Quando facciamo questa operazione di "quotation" (citazione per i non anglofoni) ricordiamoci di eliminare dal testo che "rimbalziamo" le parti non necessarie alla nostra conversazione. In soli 3 secondi è possibile selezionare la firma del mittente e, premendo la barra spaziatrice, vedere scomparire magicamente questa parte inutile della e-mail di risposta (si presume che il vostro destinatario non si chiami Narciso e che sia interessato più a quello che avete da replicare).
Questo effetto di quotation errato si amplifica quando si instaura un thread (un filone di discussione) tra due o più soggetti sulla rete. Se l'email che state preparando è la risposta ad una risposta di una e-mail che voi avete inviato e nessuno ha eliminato le parti inutili dei messaggi, potreste veder crescere la coda di questo serpentone testuale ad ogni messaggio aggiuntivo con dispendio delle risorse di rete.
Vi esorto a tagliare tutto ciò che è inutile.
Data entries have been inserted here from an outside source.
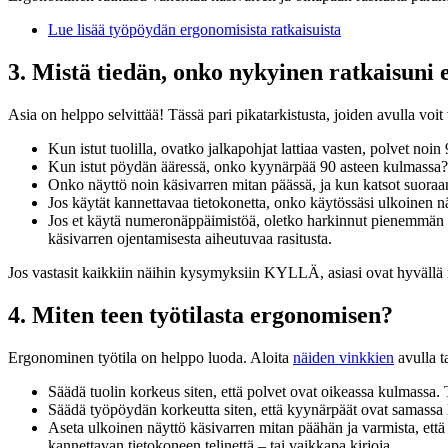
Lue lisää työpöydän ergonomisista ratkaisuista
3. Mistä tiedän, onko nykyinen ratkaisuni
Asia on helppo selvittää! Tässä pari pikatarkistusta, joiden avulla vo
Kun istut tuolilla, ovatko jalkapohjat lattiaa vasten, polvet noin
Kun istut pöydän ääressä, onko kyynärpää 90 asteen kulmassa?
Onko näyttö noin käsivarren mitan päässä, ja kun katsot suora
Jos käytät kannettavaa tietokonetta, onko käytössäsi ulkoinen n
Jos et käytä numeronäppäimistöä, oletko harkinnut pienemmän
käsivarren ojentamisesta aiheutuvaa rasitusta.
Jos vastasit kaikkiin näihin kysymyksiin KYLLÄ, asiasi ovat hyvällä 
4. Miten teen työtilasta ergonomisen?
Ergonominen työtila on helppo luoda. Aloita
näiden vinkkien
avulla ta
Säädä tuolin korkeus siten, että polvet ovat oikeassa kulmassa. Ta
Säädä työpöydän korkeutta siten, että kyynärpäät ovat samassa l
Aseta ulkoinen näyttö käsivarren mitan päähän ja varmista, että
kannettavan tietokoneen telinettä – tai vaikkapa kirjoja.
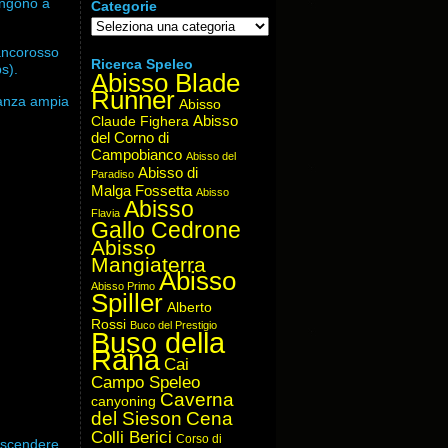
ingono a
Categorie
Categorie
iancorosso
Ricerca Speleo
ps).
Abisso Blade
Runner
tanza ampia
Abisso
Abisso
Claude Fighera
del Corno di
Campobianco
Abisso del
Abisso di
Paradiso
Malga Fossetta
Abisso
Abisso
Flavia
Gallo Cedrone
Abisso
Mangiaterra
Abisso
Abisso Primo
Spiller
Alberto
Rossi
Buco del Prestigio
Buso della
Rana
Cai
Campo Speleo
Caverna
canyoning
del Sieson
Cena
Colli Berici
Corso di
ò scendere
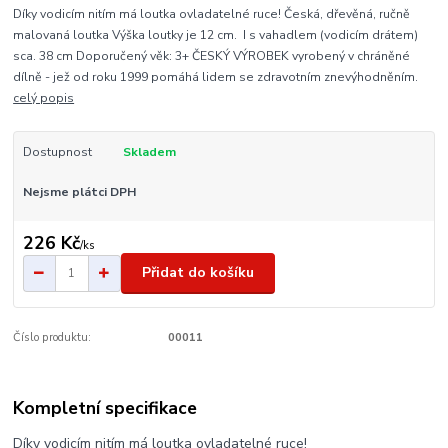
Díky vodicím nitím má loutka ovladatelné ruce! Česká, dřevěná, ručně
malovaná loutka Výška loutky je 12 cm. I s vahadlem (vodicím drátem)
sca. 38 cm Doporučený věk: 3+ ČESKÝ VÝROBEK vyrobený v chráněné
dílně - jež od roku 1999 pomáhá lidem se zdravotním znevýhodněním.
celý popis
Dostupnost
Skladem
Nejsme plátci DPH
226 Kč
/
ks
Přidat do košíku
Číslo produktu:
00011
Kompletní specifikace
Díky vodicím nitím má loutka ovladatelné ruce!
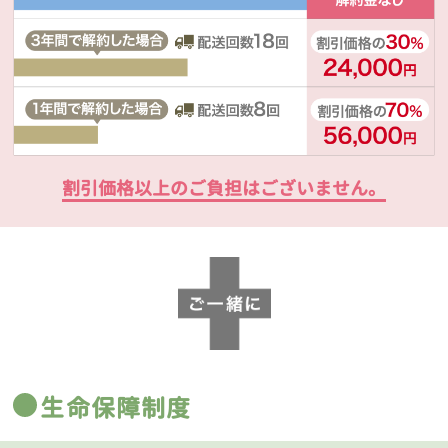
割引価格以上のご負担はございません。
生命保障制度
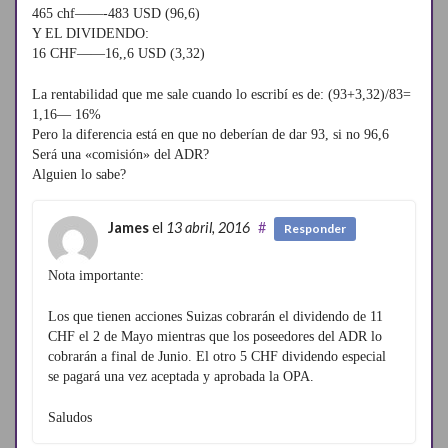
465 chf——-483 USD (96,6)
Y EL DIVIDENDO:
16 CHF——16,,6 USD (3,32)
La rentabilidad que me sale cuando lo escribí es de: (93+3,32)/83=
1,16— 16%
Pero la diferencia está en que no deberían de dar 93, si no 96,6
Será una «comisión» del ADR?
Alguien lo sabe?
James
el
13 abril, 2016
#
Responder
Nota importante:
Los que tienen acciones Suizas cobrarán el dividendo de 11
CHF el 2 de Mayo mientras que los poseedores del ADR lo
cobrarán a final de Junio. El otro 5 CHF dividendo especial
se pagará una vez aceptada y aprobada la OPA.
Saludos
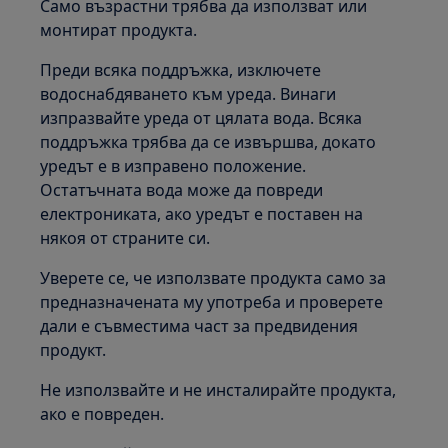
Само възрастни трябва да използват или
монтират продукта.
Преди всяка поддръжка, изключете
водоснабдяването към уреда. Винаги
изпразвайте уреда от цялата вода. Всяка
поддръжка трябва да се извършва, докато
уредът е в изправено положение.
Остатъчната вода може да повреди
електрониката, ако уредът е поставен на
някоя от страните си.
Уверете се, че използвате продукта само за
предназначената му употреба и проверете
дали е съвместима част за предвидения
продукт.
Не използвайте и не инсталирайте продукта,
ако е повреден.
Impiegherete qualche secondo in più ma le vostre email acquisteranno maggior spessore di contenuto (se aumentano le riflessioni su cosa eliminare) e stile.
Se qualcuno vi scrive un messaggio con un subject inesistente o inadeguato come vi dovete comportare?
Molto spesso, quando queste e-mail hanno la fortuna di essere lette, dobbiamo decidere come replicare. E' meglio lasciare lo stesso subject oppure modificarlo?